Real Stories - Fake Check Scams
Tyler, who works as a swimming coach at a small college, received an email from a man asking if he could coach the man’s high-school-aged son during the summer, since his son would be in the area visiting his aunt. While this was not an unusual request, Tyler frequently offered private coaching to various clients, the man’s desire to pay Tyler far more than his usual fee stood out. The man offered to pay by check and asked Tyler to wire transfer a portion of the funds to his travel agent to cover the cost of an airplane ticket his son would need later that summer.
Tyler received the check, but was initially suspicious because the request seemed odd. However, the man explained that this arrangement made things easier for him. Tyler’s girlfriend and other friends convinced him that since he had the check in hand, he had nothing to lose. These factors, as well as Tyler’s sympathy for the son’s need for a coach, contributed to Tyler’s decision to deposit the check and follow through with the assignment.
Like Karl, Tyler believed the check must be valid when the bank credited the money to his account. Because the man emphasized that his travel agent needed the funds immediately, Tyler attempted to wire the funds right away. Fortunately for Tyler, an employee at the wire transfer business flagged the transaction as suspected fraud.
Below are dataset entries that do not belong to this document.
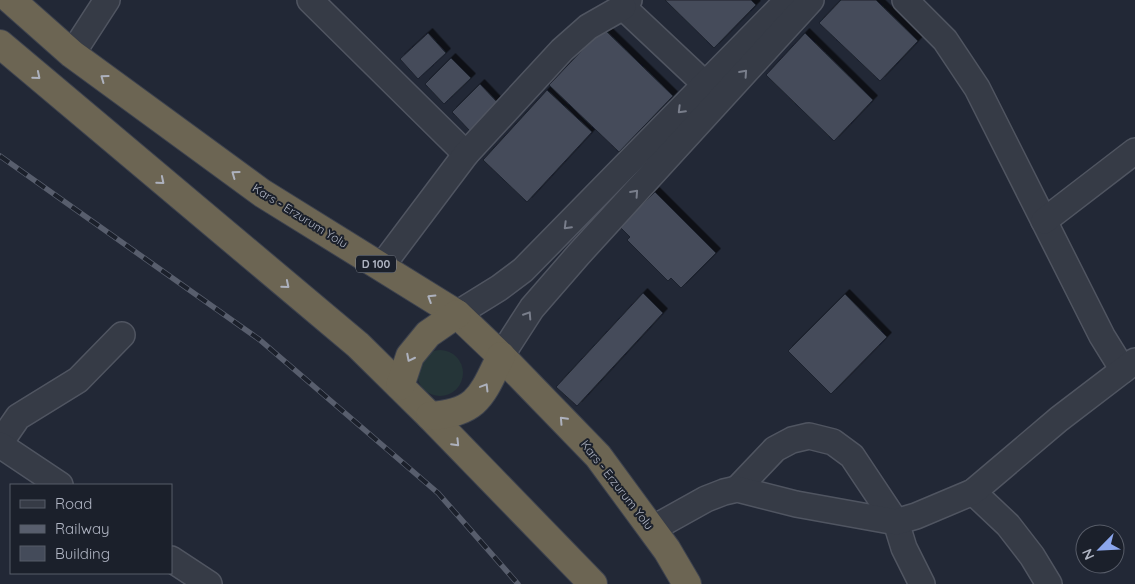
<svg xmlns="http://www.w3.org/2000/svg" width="1135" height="584" font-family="Quicksand,sans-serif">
  <defs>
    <filter id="shadow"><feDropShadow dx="4.5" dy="-4.5" stdDeviation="0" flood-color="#0009"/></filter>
  </defs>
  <rect width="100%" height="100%" fill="#222836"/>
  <!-- green -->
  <circle fill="#253538" cx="440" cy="373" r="23"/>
  <!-- building -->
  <g fill="#444b5a" stroke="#1d222d" filter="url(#shadow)">
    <polygon points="665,0 751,0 756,5 714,48"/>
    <polygon points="841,0 876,0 918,41 880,81 819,23"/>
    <polygon points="603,28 673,96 619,152 549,85"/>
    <polygon points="428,33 446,53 418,79 400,59"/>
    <polygon points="805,33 873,100 834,141 766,75"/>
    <polygon points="451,58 471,78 444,104 425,84"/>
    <polygon points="480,84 499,104 470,131 452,112"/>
    <polygon points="547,90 592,132 527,202 483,160"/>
    <polygon points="655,192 716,253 681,288 671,278 668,281 627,240 630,237 620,227"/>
    <polygon points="643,293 663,313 577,406 556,387"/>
    <polygon points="845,294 887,337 831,394 788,351"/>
  </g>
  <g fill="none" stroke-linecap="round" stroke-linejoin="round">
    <defs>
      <g id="minor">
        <polyline points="310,0 466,154"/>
        <polyline points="629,0 623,7 706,85"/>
        <polyline points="905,0 945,40 977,88 1102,336 1123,370"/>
        <polyline points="72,54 107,0"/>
        <polyline points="1044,221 1135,151"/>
        <polyline points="381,267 466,154 562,50 588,27 623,7"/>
        <polyline points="457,314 499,288 523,270 788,0"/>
        <polyline points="501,356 532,308 578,255 811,0"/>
        <polyline points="0,443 18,417 78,380 122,335"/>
        <polyline points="0,445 60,485"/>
        <polyline points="737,489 775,449 792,440 809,436 833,442 852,456 896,522 904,548 922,584"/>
        <polyline points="973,492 1008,525 1032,556 1049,584"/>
        <polyline points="652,529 706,499 724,492 737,489 796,504 896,522 916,516 973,492 1059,419 1135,361"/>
        <polyline points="171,559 209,584"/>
      </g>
      <g id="highway">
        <polyline points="11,0 72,54 262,193 457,314 501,356 598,456 667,550 687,584"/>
        <polyline points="0,44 358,345 430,416 593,584"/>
        <polyline points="400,386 410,356 428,334 457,314"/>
        <path d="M430,416C478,413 482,395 501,356"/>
      </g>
    </defs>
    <!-- minor casing -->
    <use href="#minor" stroke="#505561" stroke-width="28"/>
    <!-- highway casing -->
    <use href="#highway" stroke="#3d424e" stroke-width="30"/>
    <!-- minor -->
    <use href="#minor" stroke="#363b46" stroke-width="25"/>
    <!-- highway -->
    <use href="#highway" stroke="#6c6553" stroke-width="28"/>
    <defs>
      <polyline id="rail" points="0,156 260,340 438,493 518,584"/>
    </defs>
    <!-- rail casing -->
    <use href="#rail" stroke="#585e6d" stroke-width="5.5"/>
    <!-- rail -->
    <use href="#rail" stroke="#1b202b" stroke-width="4" stroke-dasharray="11" stroke-linecap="butt"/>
  </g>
  <!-- one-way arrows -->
  <defs><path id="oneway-chevron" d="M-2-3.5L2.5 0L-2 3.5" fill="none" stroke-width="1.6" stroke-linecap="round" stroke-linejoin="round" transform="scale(1.25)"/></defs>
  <g stroke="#797e8b">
    <use href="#oneway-chevron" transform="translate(744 73) rotate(-48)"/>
    <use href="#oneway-chevron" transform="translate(681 110) rotate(135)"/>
    <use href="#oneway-chevron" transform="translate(635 193) rotate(-48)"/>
    <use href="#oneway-chevron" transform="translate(567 226) rotate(135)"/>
    <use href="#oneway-chevron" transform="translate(528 315) rotate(-57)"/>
  </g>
  <g stroke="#adb1bd">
    <use href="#oneway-chevron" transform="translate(37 76) rotate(40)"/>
    <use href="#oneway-chevron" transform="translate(104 78) rotate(-144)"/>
    <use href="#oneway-chevron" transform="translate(235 174) rotate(-144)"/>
    <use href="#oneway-chevron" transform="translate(161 181) rotate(40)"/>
    <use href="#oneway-chevron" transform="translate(286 285) rotate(40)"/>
    <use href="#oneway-chevron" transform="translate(431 298) rotate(-148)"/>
    <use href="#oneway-chevron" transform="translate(410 358) rotate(117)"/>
    <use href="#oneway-chevron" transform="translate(485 387) rotate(-59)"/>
    <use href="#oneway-chevron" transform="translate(563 420) rotate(-133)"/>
    <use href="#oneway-chevron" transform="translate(456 443) rotate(46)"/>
  </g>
  <g text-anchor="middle" stroke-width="4" stroke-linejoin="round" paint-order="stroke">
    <!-- shield labels -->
    <rect fill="#1b202b" stroke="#838895" stroke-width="1" x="356" y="255.5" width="40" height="17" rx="4"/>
    <g font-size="11" font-weight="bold" fill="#b0b5c3">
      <text x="376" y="268">D 100</text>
    </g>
    <!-- street labels -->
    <g font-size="12" fill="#b0b5c3" stroke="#1b202b">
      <text transform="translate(300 216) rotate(32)" y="4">Kars - Erzurum Yolu</text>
      <text transform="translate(617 485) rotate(52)" y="4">Kars - Erzurum Yolu</text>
    </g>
  </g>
  <!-- legend -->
  <rect x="10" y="484" width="162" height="90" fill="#1b202b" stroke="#575c68"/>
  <rect x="20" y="500" width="25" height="8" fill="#363b46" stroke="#575c68"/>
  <text x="55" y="509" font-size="15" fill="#b0b5c3">Road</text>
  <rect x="20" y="525" width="25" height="8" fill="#585e6d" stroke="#575c68"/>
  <text x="55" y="534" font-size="15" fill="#b0b5c3">Railway</text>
  <rect x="20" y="546" width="25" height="15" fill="#444b5a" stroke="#575c68"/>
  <text x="55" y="559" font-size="15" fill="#b0b5c3">Building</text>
  <!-- north arrow -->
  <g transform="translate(1100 549) rotate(246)"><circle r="24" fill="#1b202b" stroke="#575c68"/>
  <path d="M0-4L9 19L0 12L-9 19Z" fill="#8ba6ed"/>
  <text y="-8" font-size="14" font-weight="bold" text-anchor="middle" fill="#b0b5c3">N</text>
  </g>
</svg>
An investigation revealed the address of the "travel agent" was linked to to previous fraudulent activity.
Tyler, despite his suspicions and his attempt to validate his thinking by consulting his friends, came close to losing money. The opportunity to make additional money and his desire to support someone in need of help may have contributed to his willingness to engage with the scammer. He was fortunate that the fraud detection protocols of the wire transfer business identified the scam before he lost money. Encouraging findings from the survey portion of this study show that someone intervenes in about 20% of scam attempts. Study participants recounted receiving help from bank tellers, employees of wire transfer services and other financial services companies. For Tyler, and others like him, this can be a vital last-minute line of defense against loss.